A landmark trade agreement between the European Union and the Mercosur bloc of South American nations has hit a last-minute snag, delaying its expected signing until January. The pause comes amid growing anxieties from European farmers about increased competition from South American agricultural products,triggering protests and political pressure in key EU member states.After 25 years of negotiations, the deal-which would create one of the worldS largest free trade zones-now faces renewed uncertainty as Italy joins France in seeking further concessions.

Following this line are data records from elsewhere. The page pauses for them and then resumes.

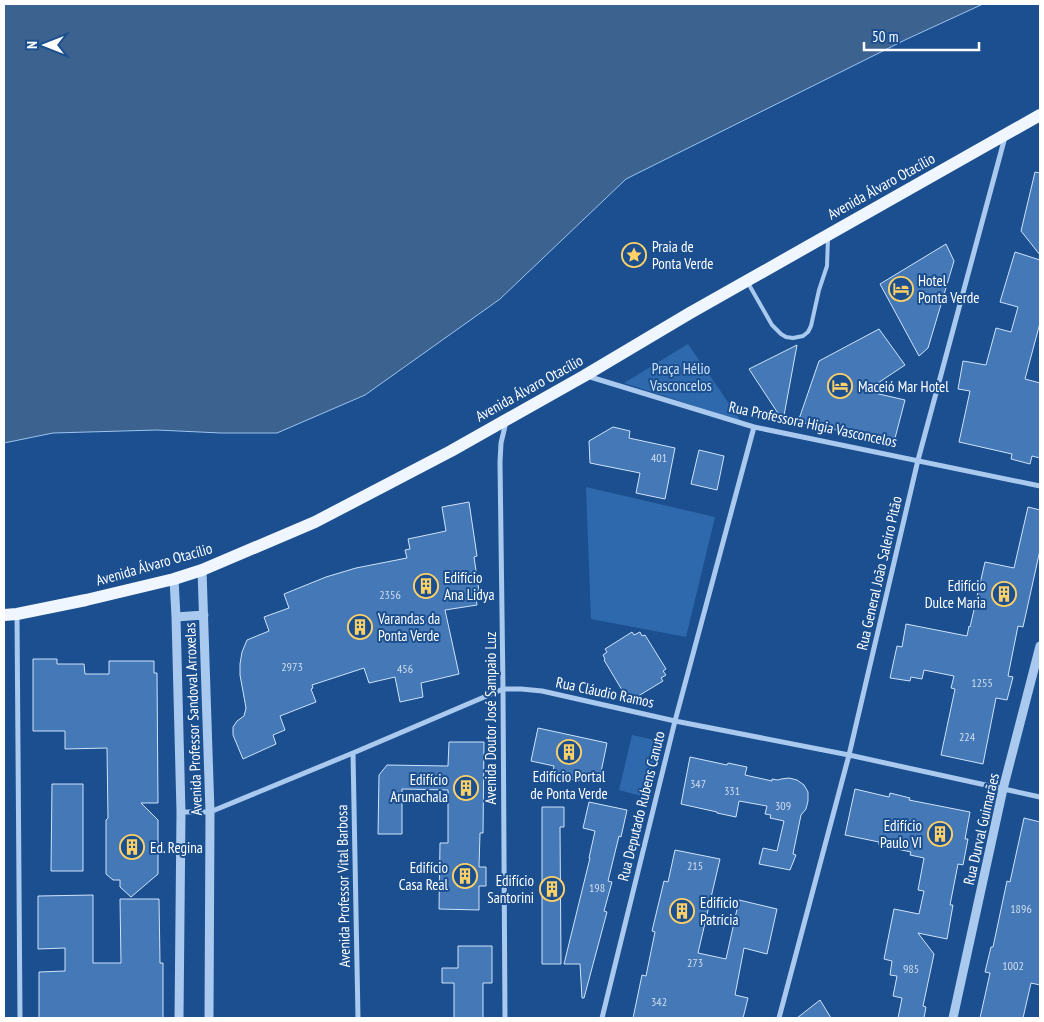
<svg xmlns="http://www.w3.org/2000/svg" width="1044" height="1022" font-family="'PT Sans Narrow',sans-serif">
<rect width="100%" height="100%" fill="#1b4f8f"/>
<path fill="#2e69ad" d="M 688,344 L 741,421 L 624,383 Z
M 586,487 L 715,517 L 686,637 L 591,619 Z
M 632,735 L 659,741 L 645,797 L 619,790 Z"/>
<path fill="#3c6290" stroke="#9cc4f0" d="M 4,4 L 983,4 L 907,39 L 626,179 L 500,299 L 365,395 L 277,433 L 221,433 L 157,430 L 53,433 L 4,443 Z"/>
<path fill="#4478b7" stroke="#cfe3fa" d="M 1035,172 L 1040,173 L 1040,255 L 1021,231 Z
M 946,244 L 954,261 L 928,348 L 919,356 L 880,284 Z
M 1015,252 L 1040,260 L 1040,323 L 1025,379 L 1040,383 L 1040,458 L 1032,456 L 1030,464 L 1011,459 L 1012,454 L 959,442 L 970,391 L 958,389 L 963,361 L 986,365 L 996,328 L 1011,332 L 1018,307 L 1000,302 Z
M 879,329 L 905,365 L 866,391 L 905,400 L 894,442 L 798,422 L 819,361 Z
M 797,345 L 783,421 L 749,369 Z
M 613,427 L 630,431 L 629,438 L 675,448 L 665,499 L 636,493 L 640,473 L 590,463 L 589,441 Z
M 699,450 L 724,456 L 717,490 L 691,484 Z
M 469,502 L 477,556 L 474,557 L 479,591 L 475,591 L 477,605 L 445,610 L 459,674 L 421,683 L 423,697 L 400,702 L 395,677 L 369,683 L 364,668 L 312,685 L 313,688 L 311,689 L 316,702 L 280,716 L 285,730 L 273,735 L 276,744 L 243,759 L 233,735 L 233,727 L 237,721 L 244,716 L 246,708 L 240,675 L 240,664 L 242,652 L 247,640 L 269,631 L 264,617 L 289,608 L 284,594 L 326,577 L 356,568 L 407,558 L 405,550 L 410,549 L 408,539 L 446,531 L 442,507 Z
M 1028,507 L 1040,510 L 1040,550 L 1023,627 L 1018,626 L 1008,676 L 1013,677 L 1007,700 L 996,698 L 983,764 L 941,755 L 955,689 L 951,688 L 954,676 L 924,670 L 922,679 L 911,677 L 910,681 L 890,678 L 897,646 L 902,647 L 906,624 L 967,636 L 969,626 L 970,627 L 985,562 L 1014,568 Z
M 632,632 L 634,635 L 640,632 L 642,636 L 645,635 L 666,669 L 663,671 L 666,675 L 661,678 L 663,681 L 635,698 L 634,696 L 630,698 L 627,694 L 625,695 L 604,660 L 605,659 L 603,655 L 607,652 L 605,649 Z
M 33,659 L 57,659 L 57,664 L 84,664 L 85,674 L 109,674 L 109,661 L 154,661 L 154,673 L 157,673 L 158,803 L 141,803 L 158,820 L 158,874 L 131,897 L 120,887 L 120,880 L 113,880 L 106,874 L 106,820 L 108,818 L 107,748 L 65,749 L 65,731 L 33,731 Z
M 538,728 L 607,743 L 600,777 L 581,772 L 579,781 L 552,775 L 554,766 L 531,761 Z
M 449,742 L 484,742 L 483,833 L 480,833 L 479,867 L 486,867 L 486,886 L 479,886 L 479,910 L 439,909 L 440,843 L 448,843 L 448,790 L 402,789 L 402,834 L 378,834 L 379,775 L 387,765 L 448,766 Z
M 690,757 L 727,765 L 728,763 L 747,767 L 745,775 L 772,781 L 772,779 L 778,780 L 781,779 L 789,778 L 797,780 L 804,785 L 808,792 L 808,801 L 806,809 L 801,815 L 793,854 L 796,855 L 790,870 L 759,864 L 763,848 L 777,851 L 784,821 L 770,818 L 771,815 L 765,814 L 767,806 L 739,801 L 736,817 L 717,813 L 717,812 L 681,804 Z
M 52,784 L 83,784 L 83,871 L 51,871 Z
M 855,789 L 889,797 L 890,793 L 910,798 L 909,800 L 970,812 L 965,839 L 968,839 L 963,865 L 958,864 L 950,905 L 953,905 L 947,939 L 918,933 L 934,954 L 923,1006 L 926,1007 L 924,1018 L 898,1018 L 902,998 L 893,996 L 897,976 L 890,975 L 892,961 L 884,959 L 894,909 L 919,914 L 924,891 L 918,890 L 924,858 L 910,855 L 911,852 L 879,845 L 879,842 L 845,835 Z
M 589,802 L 627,810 L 621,837 L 619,836 L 608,881 L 612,882 L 604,911 L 607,912 L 584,998 L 582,998 L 580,964 L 564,964 L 590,858 L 589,858 L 595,831 L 583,828 Z
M 542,807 L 564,807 L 564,827 L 560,827 L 561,964 L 542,964 Z
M 1024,818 L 1040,822 L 1040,985 L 1031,983 L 1023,1018 L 980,1018 L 990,973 L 985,972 L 991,947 L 993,947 L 1007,881 L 1010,882 Z
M 675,850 L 720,859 L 698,953 L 726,959 L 739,900 L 777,909 L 767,954 L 744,948 L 735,995 L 748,998 L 743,1018 L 633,1018 L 642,975 L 646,976 L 655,932 L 652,931 L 664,881 L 668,882 Z
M 93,895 L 93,963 L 121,963 L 120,899 L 159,899 L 160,963 L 163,963 L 163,1018 L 39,1018 L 39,972 L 65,971 L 65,948 L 38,949 L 38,896 Z
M 458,946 L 492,946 L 492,983 L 483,983 L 483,1018 L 454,1018 L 454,983 L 442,983 L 442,968 L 458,968 Z
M 820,1000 L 831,1018 L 797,1018 Z"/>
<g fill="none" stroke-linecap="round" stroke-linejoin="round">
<path stroke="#a9c9ee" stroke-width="4" d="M 748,283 L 772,325 L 781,334 L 786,337 L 793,338 L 803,336 L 808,332 L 811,326 L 819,290 L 827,266 L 828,238"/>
<path stroke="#a9c9ee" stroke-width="5" d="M 587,376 L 754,427 L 1040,486
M 17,614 L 20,1018
M 353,753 L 358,1018
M 181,812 L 210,812 L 353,753 L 503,689 L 521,689 L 542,691 L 675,721 L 849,755 L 1040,797
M 505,1018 L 503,689 L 500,462 L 501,443 L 506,422
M 602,1018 L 675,721 L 754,427
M 779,1018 L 849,755 L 918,460 L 1005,137"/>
<path stroke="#a9c9ee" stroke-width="9" d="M 202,570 L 210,812 L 209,1018
M 174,579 L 176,617 L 181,812 L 179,1018
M 176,617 L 204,615
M 953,1018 L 1003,789 L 1040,646"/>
<path stroke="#f0f6ff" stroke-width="12" d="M 4,615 L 17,614 L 86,600 L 174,579 L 202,570 L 315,522 L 451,451 L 584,376 L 690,313 L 1040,115"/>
</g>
<defs>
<symbol id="sight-ring" viewBox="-11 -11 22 22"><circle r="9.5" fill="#1b4f8f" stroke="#ffd166" stroke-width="1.5"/><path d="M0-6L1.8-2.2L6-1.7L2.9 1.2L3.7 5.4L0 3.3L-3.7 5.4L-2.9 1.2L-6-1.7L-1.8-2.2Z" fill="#ffd166"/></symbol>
<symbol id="hotel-ring" viewBox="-11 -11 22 22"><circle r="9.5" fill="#1b4f8f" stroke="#ffd166" stroke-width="1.5"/><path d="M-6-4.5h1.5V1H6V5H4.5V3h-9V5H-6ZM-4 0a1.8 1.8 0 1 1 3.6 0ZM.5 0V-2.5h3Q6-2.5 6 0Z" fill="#ffd166"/></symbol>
<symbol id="building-ring" viewBox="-11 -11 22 22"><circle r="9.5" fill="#1b4f8f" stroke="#ffd166" stroke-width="1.5"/><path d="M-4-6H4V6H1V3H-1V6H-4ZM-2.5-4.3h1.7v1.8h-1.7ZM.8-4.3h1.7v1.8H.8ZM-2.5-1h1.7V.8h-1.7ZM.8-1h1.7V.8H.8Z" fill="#ffd166"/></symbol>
</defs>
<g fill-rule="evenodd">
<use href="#sight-ring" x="620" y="241" width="28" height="28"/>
<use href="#hotel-ring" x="887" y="275" width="28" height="28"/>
<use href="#hotel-ring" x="826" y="372" width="28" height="28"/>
<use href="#building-ring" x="412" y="572" width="28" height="28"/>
<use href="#building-ring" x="990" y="580" width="28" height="28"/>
<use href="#building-ring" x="346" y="613" width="28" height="28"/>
<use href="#building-ring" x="555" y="738" width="28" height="28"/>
<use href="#building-ring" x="452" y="774" width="28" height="28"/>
<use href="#building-ring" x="926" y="820" width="28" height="28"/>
<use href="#building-ring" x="118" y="833" width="28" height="28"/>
<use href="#building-ring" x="451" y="862" width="28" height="28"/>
<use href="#building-ring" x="538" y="875" width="28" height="28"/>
<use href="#building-ring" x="668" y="897" width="28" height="28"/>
</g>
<g text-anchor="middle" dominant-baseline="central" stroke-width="4" stroke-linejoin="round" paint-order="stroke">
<g font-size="12" fill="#d0dded">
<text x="659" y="457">401</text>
<text x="390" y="594">2356</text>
<text x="292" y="666">2973</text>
<text x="405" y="668">456</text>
<text x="982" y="682">1255</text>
<text x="967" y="736">224</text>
<text x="698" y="783">347</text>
<text x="732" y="790">331</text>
<text x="783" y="805">309</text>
<text x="695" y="865">215</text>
<text x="597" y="887">198</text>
<text x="1021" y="908">1896</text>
<text x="695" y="962">273</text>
<text x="1013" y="965">1002</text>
<text x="911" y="968">985</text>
<text x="659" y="1001">342</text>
</g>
<g font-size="15" fill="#fff" stroke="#1b4f8f">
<text transform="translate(881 186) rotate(-29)">Avenida Álvaro Otacílio</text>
<text transform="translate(529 388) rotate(-29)">Avenida Álvaro Otacílio</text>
<text transform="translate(813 424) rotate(12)">Rua Professora Higia Vasconcelos</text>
<text transform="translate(154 564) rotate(-16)">Avenida Álvaro Otacílio</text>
<text transform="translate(879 573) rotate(-77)">Rua General João Saleiro Pitão</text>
<text transform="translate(605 692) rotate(12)">Rua Cláudio Ramos</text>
<text transform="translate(490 718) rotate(-90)">Avenida Doutor José Sampaio Luz</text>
<text transform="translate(193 719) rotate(-92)">Avenida Professor Sandoval Arroxelas</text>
<text transform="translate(641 806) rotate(-76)">Rua Deputado Rubens Canuto</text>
<text transform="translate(981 829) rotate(-77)">Rua Durval Guimarães</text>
<text transform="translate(343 886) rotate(-91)">Avenida Professor Vital Barbosa</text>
</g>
<g font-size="15" fill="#fff" stroke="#1b4f8f" text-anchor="start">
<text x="652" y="246">Praia de<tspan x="652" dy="17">Ponta Verde</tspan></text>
<text x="918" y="280">Hotel<tspan x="918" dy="17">Ponta Verde</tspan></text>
<text x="858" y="386">Maceió Mar Hotel</text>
<text x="444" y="577">Edifício<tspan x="444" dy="17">Ana Lidya</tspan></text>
<text x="986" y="585" text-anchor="end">Edifício<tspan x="986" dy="17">Dulce Maria</tspan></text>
<text x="378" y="618">Varandas da<tspan x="378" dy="17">Ponta Verde</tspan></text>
<text x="569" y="776" text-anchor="middle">Edifício Portal<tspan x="569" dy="17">de Ponta Verde</tspan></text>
<text x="448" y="779" text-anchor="end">Edifício<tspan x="448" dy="17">Arunachala</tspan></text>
<text x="922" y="825" text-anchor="end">Edifício<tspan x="922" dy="17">Paulo VI</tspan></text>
<text x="150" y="847">Ed. Regina</text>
<text x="448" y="867" text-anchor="end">Edifício<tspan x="448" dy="17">Casa Real</tspan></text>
<text x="534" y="880" text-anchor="end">Edifício<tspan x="534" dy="17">Santorini</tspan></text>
<text x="700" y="902">Edifício<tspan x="700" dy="17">Patrícia</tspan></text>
</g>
<g font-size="15" fill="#cfe3fa" stroke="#1b4f8f">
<text x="681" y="368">Praça Hélio<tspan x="681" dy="17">Vasconcelos</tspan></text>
</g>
</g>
<rect width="1044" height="1022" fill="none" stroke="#ffffff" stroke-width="10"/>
<g transform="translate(45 45) rotate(270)" stroke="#1b4f8f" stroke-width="4" paint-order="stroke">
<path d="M0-4L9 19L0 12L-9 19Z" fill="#ffffff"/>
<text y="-8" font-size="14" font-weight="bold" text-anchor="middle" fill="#ffffff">N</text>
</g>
<path d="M864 42v8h115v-8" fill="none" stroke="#ffffff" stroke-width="2.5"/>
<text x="872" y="42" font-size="15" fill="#ffffff" stroke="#1b4f8f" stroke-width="4" paint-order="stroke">50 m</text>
</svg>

European Commission President Ursula von der Leyen informed European leaders on Thursday, December 18, 2025, that the signing of a free trade agreement with the Mercosur trade bloc will be postponed until January, though a specific date remains unconfirmed, diplomatic sources said.
The delay comes as concerns mount over the potential impact of the agreement on European farmers, and underscores the challenges of finalizing major trade deals in the face of domestic political pressures. According to a European source who spoke with the Spanish news agency EFE, Brazil, Argentina, Uruguay, and Paraguay – the member states of Mercosur – were “informed” of the decision to postpone the vote originally scheduled for Friday and reportedly agreed to the delay. A vote within the European Union Council, followed by a formal signing, is now expected to take place “in early January,” effectively ruling out Brazil’s hope of finalizing the deal this Saturday, December 20.
The European Commission had been aiming to finalize the agreement – which would create the world’s largest free trade zone – this week. However, plans were disrupted after Italy joined France in calling for a postponement to secure greater protections for its agricultural sector. The agreement has been under negotiation for a quarter of a century, and would allow European companies to increase exports of vehicles and machinery to Mercosur countries.
Meloni Seeks “A Few Days” for Consultation
The proposed agreement would also facilitate increased exports of products like beef, rice, honey, and soybeans from South American countries into the European market, where they are often more competitive. This prospect has fueled protests in Europe, particularly among farmers, with demonstrations taking place in Brussels on Thursday that resulted in clashes near the European Union institutions.
For the deal to move forward, a qualified majority – 55 percent of EU member states representing at least 65 percent of the European population – would need to approve it. Achieving this threshold proved nearly impossible given France’s outright opposition and Italy’s late-stage reservations.
Italian Prime Minister Giorgia Meloni told Brazilian President Luiz Inácio Lula da Silva on Thursday that she is “willing” to sign the agreement “as soon as responses are given to the farmers” and requested “a few days” to resolve concerns related to potential backlash from agricultural groups in Italy, citing “political problems with farmers.”